While putting the responsibility for the opium-habit on the physicians, Mr. Eaton says (p. 665), "From a conversation with a druggist, I learned that the proprietary or 'patent' medicines which have the largest sales were those containing opiates." While Mr. Eaton's article proves his knowledge of the practice of medicine to be very limited, he can hardly be ignorant of the fact that the members of the medical profession have been and arc to this day warning their patients and the public against the use of all nostrums. This is done by physicians, not for selfish purposes, as Mr. Eaton probably thinks, but because they have some thought for the health and well-being of their patients.
Immediately after telling us that the doctors are the men who need reforming, Mr. Eaton gives us two means for preventing the opium-habit. Here we find that he does not mention the method of reformation, but recommends that the renewal of prescribed medicines containing opiates, without the consent of the physician, be prohibited. Now this is a very good recommendation, but, as "there is nothing new under the sun," so this suggestion is not original. A perusal of medical literature would demonstrate that the medical profession, as individuals, and through their associations, have for years past protested and advised against renewing prescribed medicines without the physician's consent. They would not, however, have it limited to opiates, but have it apply to all medicines, for very good and not solely selfish reasons. After such good advice from Mr. Eaton, it is a great disappointment to find in the second and last suggestion that again no method of reforming the doctors is given, but here he mentions the very good but not always practical preventive for the opium-habit is not to get sick. True, Mr. Eaton does not put it in these words, but it is practically the same as to say: "Avoid sickness by living according to the laws of health. If you are not sick, you will not require medicine; and if you don't take medicine, you will not become a victim of the opium-habit."

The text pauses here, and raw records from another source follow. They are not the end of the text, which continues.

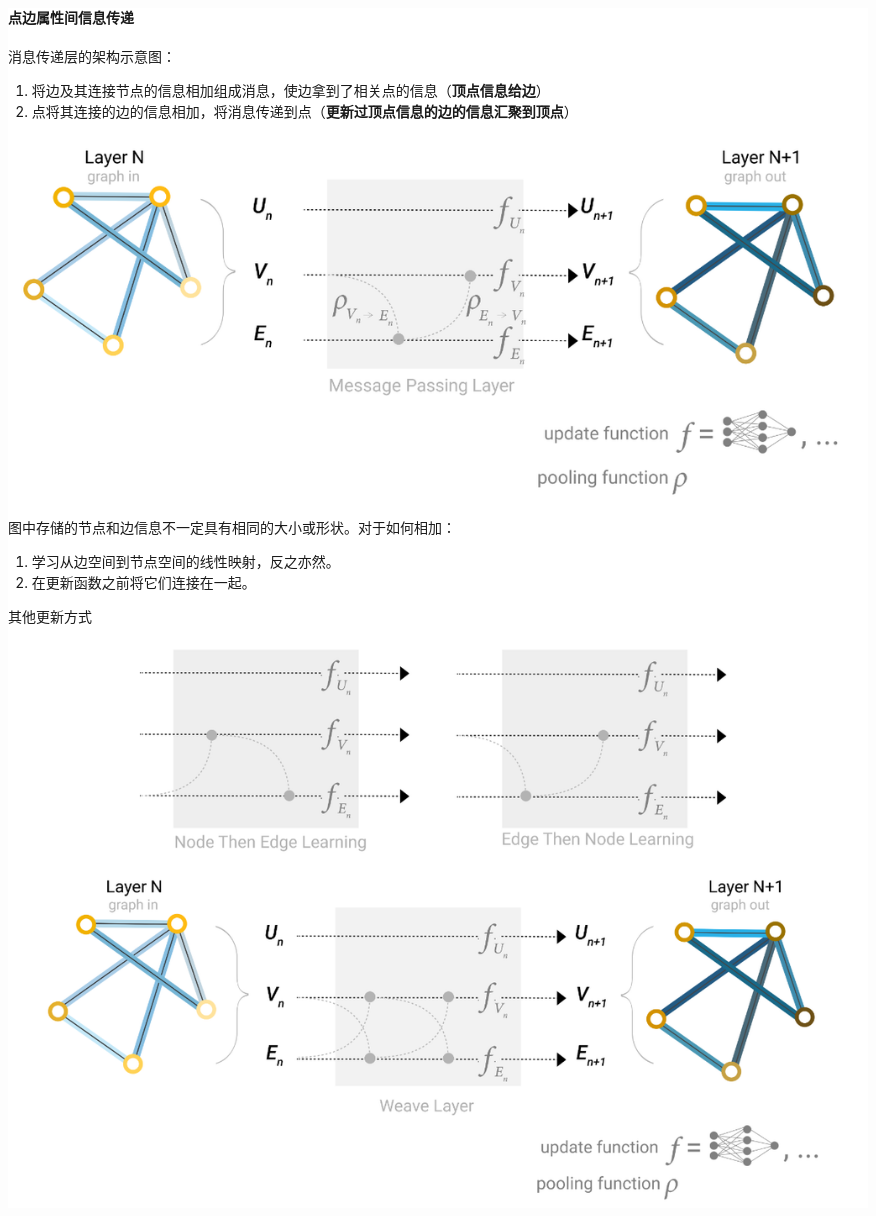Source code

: #### 点边属性间信息传递

消息传递层的架构示意图：

1. 将边及其连接节点的信息相加组成消息，使边拿到了相关点的信息（**顶点信息给边**）
2. 点将其连接的边的信息相加，将消息传递到点（**更新过顶点信息的边的信息汇聚到顶点**）

![image-20250826142722445](GAN.assets/image-20250826142722445.png)

图中存储的节点和边信息不一定具有相同的大小或形状。对于如何相加：

1. 学习从边空间到节点空间的线性映射，反之亦然。
2. 在更新函数之前将它们连接在一起。

其他更新方式

![image-20250826143423626](GAN.assets/image-20250826143423626.png)
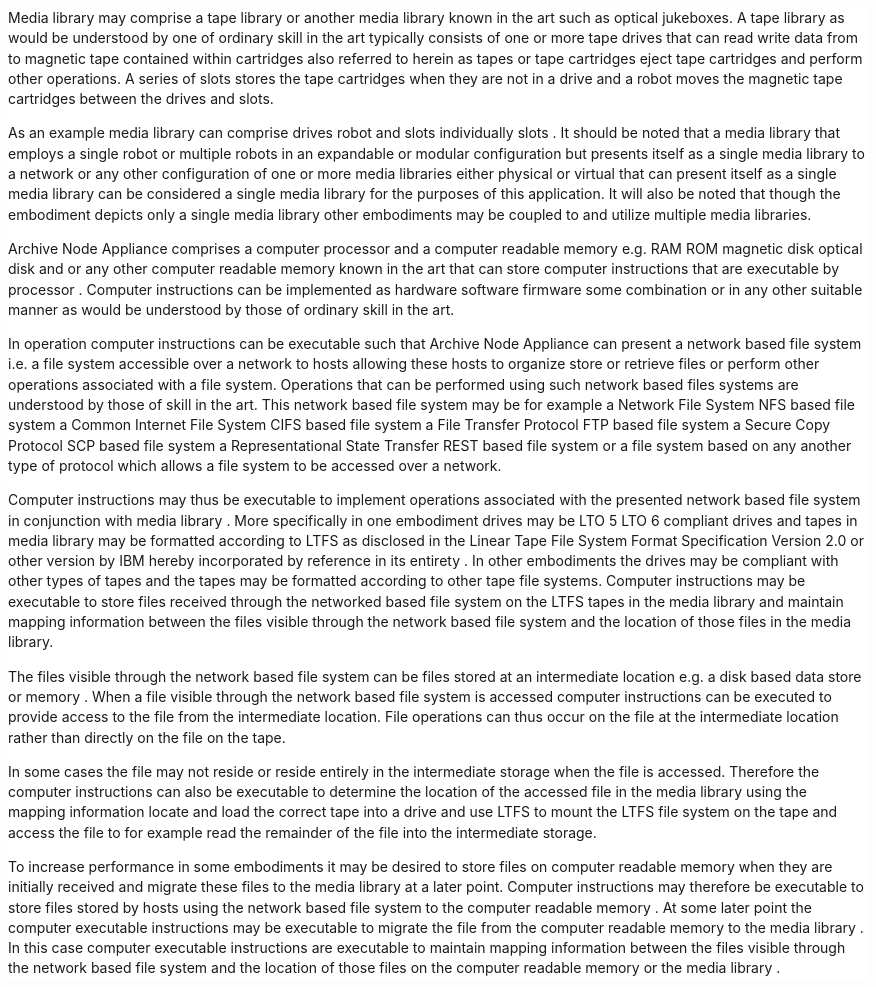 Media library may comprise a tape library or another media library known in the art such as optical jukeboxes. A tape library as would be understood by one of ordinary skill in the art typically consists of one or more tape drives that can read write data from to magnetic tape contained within cartridges also referred to herein as tapes or tape cartridges eject tape cartridges and perform other operations. A series of slots stores the tape cartridges when they are not in a drive and a robot moves the magnetic tape cartridges between the drives and slots.

As an example media library can comprise drives robot and slots individually slots . It should be noted that a media library that employs a single robot or multiple robots in an expandable or modular configuration but presents itself as a single media library to a network or any other configuration of one or more media libraries either physical or virtual that can present itself as a single media library can be considered a single media library for the purposes of this application. It will also be noted that though the embodiment depicts only a single media library other embodiments may be coupled to and utilize multiple media libraries.

Archive Node Appliance comprises a computer processor and a computer readable memory e.g. RAM ROM magnetic disk optical disk and or any other computer readable memory known in the art that can store computer instructions that are executable by processor . Computer instructions can be implemented as hardware software firmware some combination or in any other suitable manner as would be understood by those of ordinary skill in the art.

In operation computer instructions can be executable such that Archive Node Appliance can present a network based file system i.e. a file system accessible over a network to hosts allowing these hosts to organize store or retrieve files or perform other operations associated with a file system. Operations that can be performed using such network based files systems are understood by those of skill in the art. This network based file system may be for example a Network File System NFS based file system a Common Internet File System CIFS based file system a File Transfer Protocol FTP based file system a Secure Copy Protocol SCP based file system a Representational State Transfer REST based file system or a file system based on any another type of protocol which allows a file system to be accessed over a network.

Computer instructions may thus be executable to implement operations associated with the presented network based file system in conjunction with media library . More specifically in one embodiment drives may be LTO 5 LTO 6 compliant drives and tapes in media library may be formatted according to LTFS as disclosed in the Linear Tape File System Format Specification Version 2.0 or other version by IBM hereby incorporated by reference in its entirety . In other embodiments the drives may be compliant with other types of tapes and the tapes may be formatted according to other tape file systems. Computer instructions may be executable to store files received through the networked based file system on the LTFS tapes in the media library and maintain mapping information between the files visible through the network based file system and the location of those files in the media library.

The files visible through the network based file system can be files stored at an intermediate location e.g. a disk based data store or memory . When a file visible through the network based file system is accessed computer instructions can be executed to provide access to the file from the intermediate location. File operations can thus occur on the file at the intermediate location rather than directly on the file on the tape.

In some cases the file may not reside or reside entirely in the intermediate storage when the file is accessed. Therefore the computer instructions can also be executable to determine the location of the accessed file in the media library using the mapping information locate and load the correct tape into a drive and use LTFS to mount the LTFS file system on the tape and access the file to for example read the remainder of the file into the intermediate storage.

To increase performance in some embodiments it may be desired to store files on computer readable memory when they are initially received and migrate these files to the media library at a later point. Computer instructions may therefore be executable to store files stored by hosts using the network based file system to the computer readable memory . At some later point the computer executable instructions may be executable to migrate the file from the computer readable memory to the media library . In this case computer executable instructions are executable to maintain mapping information between the files visible through the network based file system and the location of those files on the computer readable memory or the media library .
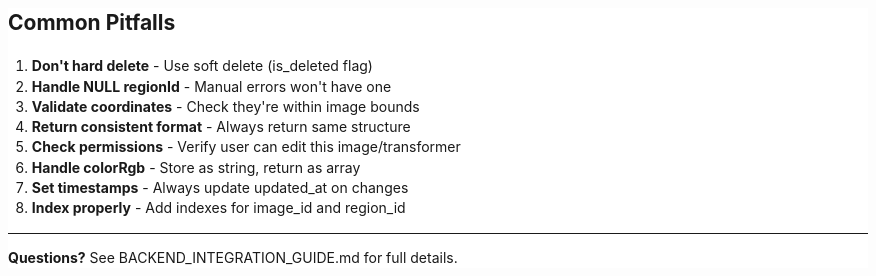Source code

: 
## Common Pitfalls

1. **Don't hard delete** - Use soft delete (is_deleted flag)
2. **Handle NULL regionId** - Manual errors won't have one
3. **Validate coordinates** - Check they're within image bounds
4. **Return consistent format** - Always return same structure
5. **Check permissions** - Verify user can edit this image/transformer
6. **Handle colorRgb** - Store as string, return as array
7. **Set timestamps** - Always update updated_at on changes
8. **Index properly** - Add indexes for image_id and region_id

---

**Questions?** See BACKEND_INTEGRATION_GUIDE.md for full details.
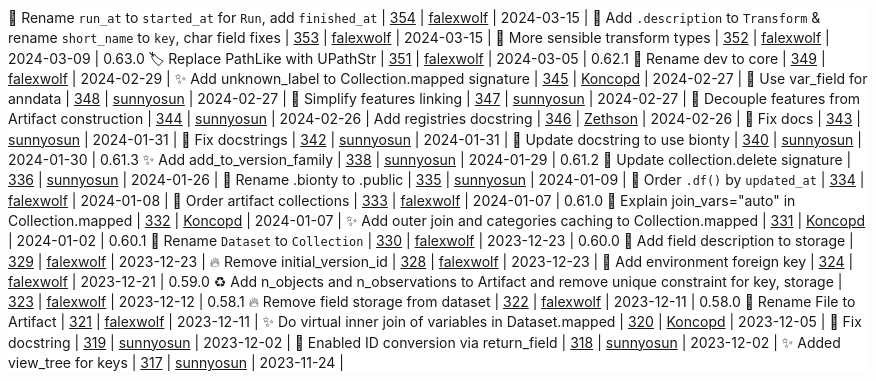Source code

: 🚚 Rename `run_at` to `started_at` for `Run`, add `finished_at` | [354](https://github.com/laminlabs/lnschema-core/pull/354) | [falexwolf](https://github.com/falexwolf) | 2024-03-15 |
🚚 Add `.description` to `Transform` & rename `short_name` to `key`, char field fixes | [353](https://github.com/laminlabs/lnschema-core/pull/353) | [falexwolf](https://github.com/falexwolf) | 2024-03-15 |
🚸 More sensible transform types | [352](https://github.com/laminlabs/lnschema-core/pull/352) | [falexwolf](https://github.com/falexwolf) | 2024-03-09 | 0.63.0
🏷️ Replace PathLike with UPathStr | [351](https://github.com/laminlabs/lnschema-core/pull/351) | [falexwolf](https://github.com/falexwolf) | 2024-03-05 | 0.62.1
🚚 Rename dev to core | [349](https://github.com/laminlabs/lnschema-core/pull/349) | [falexwolf](https://github.com/falexwolf) | 2024-02-29 |
✨ Add unknown_label to Collection.mapped signature | [345](https://github.com/laminlabs/lnschema-core/pull/345) | [Koncopd](https://github.com/Koncopd) | 2024-02-27 |
🚚 Use var_field for anndata | [348](https://github.com/laminlabs/lnschema-core/pull/348) | [sunnyosun](https://github.com/sunnyosun) | 2024-02-27 |
🚸 Simplify features linking | [347](https://github.com/laminlabs/lnschema-core/pull/347) | [sunnyosun](https://github.com/sunnyosun) | 2024-02-27 |
🎨 Decouple features from Artifact construction | [344](https://github.com/laminlabs/lnschema-core/pull/344) | [sunnyosun](https://github.com/sunnyosun) | 2024-02-26 |
Add registries docstring | [346](https://github.com/laminlabs/lnschema-core/pull/346) | [Zethson](https://github.com/Zethson) | 2024-02-26 |
💚 Fix docs | [343](https://github.com/laminlabs/lnschema-core/pull/343) | [sunnyosun](https://github.com/sunnyosun) | 2024-01-31 |
📝 Fix docstrings | [342](https://github.com/laminlabs/lnschema-core/pull/342) | [sunnyosun](https://github.com/sunnyosun) | 2024-01-31 |
📝 Update docstring to use bionty | [340](https://github.com/laminlabs/lnschema-core/pull/340) | [sunnyosun](https://github.com/sunnyosun) | 2024-01-30 | 0.61.3
✨ Add add_to_version_family | [338](https://github.com/laminlabs/lnschema-core/pull/338) | [sunnyosun](https://github.com/sunnyosun) | 2024-01-29 | 0.61.2
📝 Update collection.delete signature | [336](https://github.com/laminlabs/lnschema-core/pull/336) | [sunnyosun](https://github.com/sunnyosun) | 2024-01-26 |
🚚 Rename .bionty to .public | [335](https://github.com/laminlabs/lnschema-core/pull/335) | [sunnyosun](https://github.com/sunnyosun) | 2024-01-09 |
🚸 Order `.df()` by `updated_at` | [334](https://github.com/laminlabs/lnschema-core/pull/334) | [falexwolf](https://github.com/falexwolf) | 2024-01-08 |
🎨 Order artifact collections | [333](https://github.com/laminlabs/lnschema-core/pull/333) | [falexwolf](https://github.com/falexwolf) | 2024-01-07 | 0.61.0
📝 Explain join_vars="auto" in Collection.mapped | [332](https://github.com/laminlabs/lnschema-core/pull/332) | [Koncopd](https://github.com/Koncopd) | 2024-01-07 |
✨ Add outer join and categories caching to Collection.mapped | [331](https://github.com/laminlabs/lnschema-core/pull/331) | [Koncopd](https://github.com/Koncopd) | 2024-01-02 | 0.60.1
🚚 Rename `Dataset` to `Collection` | [330](https://github.com/laminlabs/lnschema-core/pull/330) | [falexwolf](https://github.com/falexwolf) | 2023-12-23 | 0.60.0
🚚 Add field description to storage | [329](https://github.com/laminlabs/lnschema-core/pull/329) | [falexwolf](https://github.com/falexwolf) | 2023-12-23 |
🔥 Remove initial_version_id | [328](https://github.com/laminlabs/lnschema-core/pull/328) | [falexwolf](https://github.com/falexwolf) | 2023-12-23 |
🚚 Add environment foreign key | [324](https://github.com/laminlabs/lnschema-core/pull/324) | [falexwolf](https://github.com/falexwolf) | 2023-12-21 | 0.59.0
♻️ Add n_objects and n_observations to Artifact and remove unique constraint for key, storage | [323](https://github.com/laminlabs/lnschema-core/pull/323) | [falexwolf](https://github.com/falexwolf) | 2023-12-12 | 0.58.1
🔥 Remove field storage from dataset | [322](https://github.com/laminlabs/lnschema-core/pull/322) | [falexwolf](https://github.com/falexwolf) | 2023-12-11 | 0.58.0
🚚 Rename File to Artifact | [321](https://github.com/laminlabs/lnschema-core/pull/321) | [falexwolf](https://github.com/falexwolf) | 2023-12-11 |
✨ Do virtual inner join of variables in Dataset.mapped | [320](https://github.com/laminlabs/lnschema-core/pull/320) | [Koncopd](https://github.com/Koncopd) | 2023-12-05 |
💚 Fix docstring | [319](https://github.com/laminlabs/lnschema-core/pull/319) | [sunnyosun](https://github.com/sunnyosun) | 2023-12-02 |
📝 Enabled ID conversion via return_field | [318](https://github.com/laminlabs/lnschema-core/pull/318) | [sunnyosun](https://github.com/sunnyosun) | 2023-12-02 |
✨ Added view_tree for keys | [317](https://github.com/laminlabs/lnschema-core/pull/317) | [sunnyosun](https://github.com/sunnyosun) | 2023-11-24 |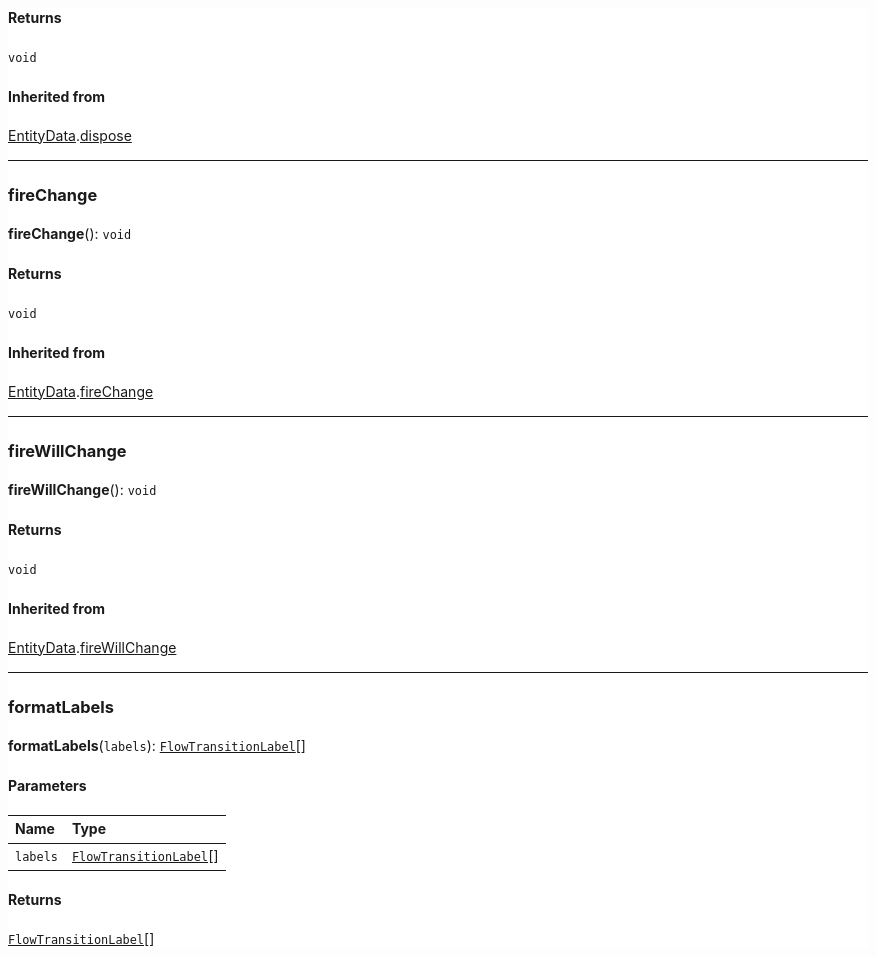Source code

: #### Returns

`void`

#### Inherited from

[EntityData](/auto-docs/editor/classes/EntityData.md).[dispose](/auto-docs/editor/classes/EntityData.md#dispose)

***

### fireChange

**fireChange**(): `void`

#### Returns

`void`

#### Inherited from

[EntityData](/auto-docs/editor/classes/EntityData.md).[fireChange](/auto-docs/editor/classes/EntityData.md#firechange)

***

### fireWillChange

**fireWillChange**(): `void`

#### Returns

`void`

#### Inherited from

[EntityData](/auto-docs/editor/classes/EntityData.md).[fireWillChange](/auto-docs/editor/classes/EntityData.md#firewillchange)

***

### formatLabels

**formatLabels**(`labels`): [`FlowTransitionLabel`](/auto-docs/editor/interfaces/FlowTransitionLabel.md)\[]

#### Parameters

| Name | Type |
| :------ | :------ |
| `labels` | [`FlowTransitionLabel`](/auto-docs/editor/interfaces/FlowTransitionLabel.md)\[] |

#### Returns

[`FlowTransitionLabel`](/auto-docs/editor/interfaces/FlowTransitionLabel.md)\[]
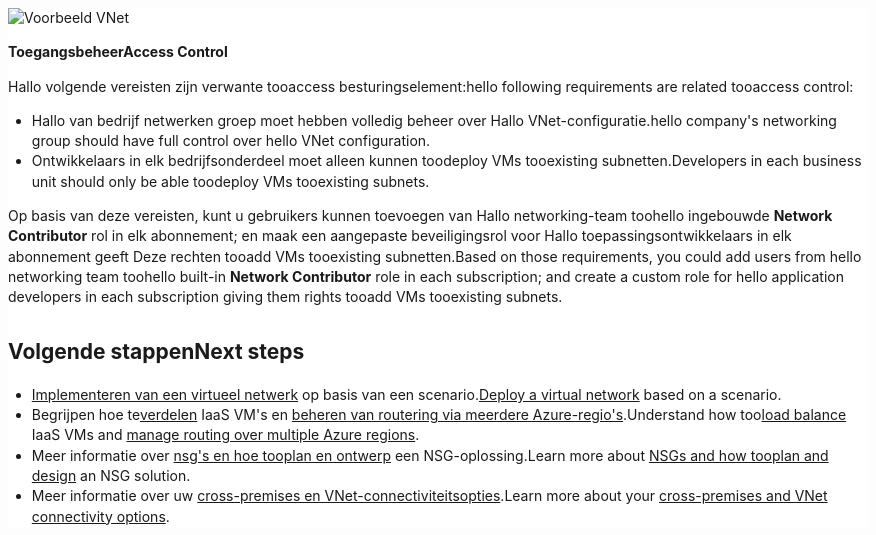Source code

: ![Voorbeeld VNet](./media/virtual-network-vnet-plan-design-arm/figure10.png)

<span data-ttu-id="e1f9f-411">**Toegangsbeheer**</span><span class="sxs-lookup"><span data-stu-id="e1f9f-411">**Access Control**</span></span>

<span data-ttu-id="e1f9f-412">Hallo volgende vereisten zijn verwante tooaccess besturingselement:</span><span class="sxs-lookup"><span data-stu-id="e1f9f-412">hello following requirements are related tooaccess control:</span></span>

* <span data-ttu-id="e1f9f-413">Hallo van bedrijf netwerken groep moet hebben volledig beheer over Hallo VNet-configuratie.</span><span class="sxs-lookup"><span data-stu-id="e1f9f-413">hello company's networking group should have full control over hello VNet configuration.</span></span>
* <span data-ttu-id="e1f9f-414">Ontwikkelaars in elk bedrijfsonderdeel moet alleen kunnen toodeploy VMs tooexisting subnetten.</span><span class="sxs-lookup"><span data-stu-id="e1f9f-414">Developers in each business unit should only be able toodeploy VMs tooexisting subnets.</span></span>

<span data-ttu-id="e1f9f-415">Op basis van deze vereisten, kunt u gebruikers kunnen toevoegen van Hallo networking-team toohello ingebouwde **Network Contributor** rol in elk abonnement; en maak een aangepaste beveiligingsrol voor Hallo toepassingsontwikkelaars in elk abonnement geeft Deze rechten tooadd VMs tooexisting subnetten.</span><span class="sxs-lookup"><span data-stu-id="e1f9f-415">Based on those requirements, you could add users from hello networking team toohello built-in **Network Contributor** role in each subscription; and create a custom role for hello application developers in each subscription giving them rights tooadd VMs tooexisting subnets.</span></span>

## <a name="next-steps"></a><span data-ttu-id="e1f9f-416">Volgende stappen</span><span class="sxs-lookup"><span data-stu-id="e1f9f-416">Next steps</span></span>
* <span data-ttu-id="e1f9f-417">[Implementeren van een virtueel netwerk](virtual-networks-create-vnet-arm-template-click.md) op basis van een scenario.</span><span class="sxs-lookup"><span data-stu-id="e1f9f-417">[Deploy a virtual network](virtual-networks-create-vnet-arm-template-click.md) based on a scenario.</span></span>
* <span data-ttu-id="e1f9f-418">Begrijpen hoe te[verdelen](../load-balancer/load-balancer-overview.md) IaaS VM's en [beheren van routering via meerdere Azure-regio's](../traffic-manager/traffic-manager-overview.md).</span><span class="sxs-lookup"><span data-stu-id="e1f9f-418">Understand how too[load balance](../load-balancer/load-balancer-overview.md) IaaS VMs and [manage routing over multiple Azure regions](../traffic-manager/traffic-manager-overview.md).</span></span>
* <span data-ttu-id="e1f9f-419">Meer informatie over [nsg's en hoe tooplan en ontwerp](virtual-networks-nsg.md) een NSG-oplossing.</span><span class="sxs-lookup"><span data-stu-id="e1f9f-419">Learn more about [NSGs and how tooplan and design](virtual-networks-nsg.md) an NSG solution.</span></span>
* <span data-ttu-id="e1f9f-420">Meer informatie over uw [cross-premises en VNet-connectiviteitsopties](../vpn-gateway/vpn-gateway-about-vpngateways.md#s2smulti).</span><span class="sxs-lookup"><span data-stu-id="e1f9f-420">Learn more about your [cross-premises and VNet connectivity options](../vpn-gateway/vpn-gateway-about-vpngateways.md#s2smulti).</span></span>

After so clearly showing that "patent" medicines, and the druggists, who so willingly refill prescriptions, are to a very great degree responsible for the alarming increase of the opium-habit, Mr. Eaton's charges against the physicians are entirely out of place.
|A. F. Stifel.|
|Wheeling, W. Va., August, 29, 1888.|
Editor Popular Science Monthly:
In Chapter IX of "Prince Otto," by Robert Louis Stevenson, better known to fame as the author of "Dr. Jekyll and Mr. Hyde," the hero goes to an appointment with the countess, "as the bell beats two" in the morning. At this hour, we are told, "a shaving of new moon had lately arisen; but was still too small and too low down in heaven to contend with the immense host of lesser luminaries, and the rough face of the earth was drenched with starlight."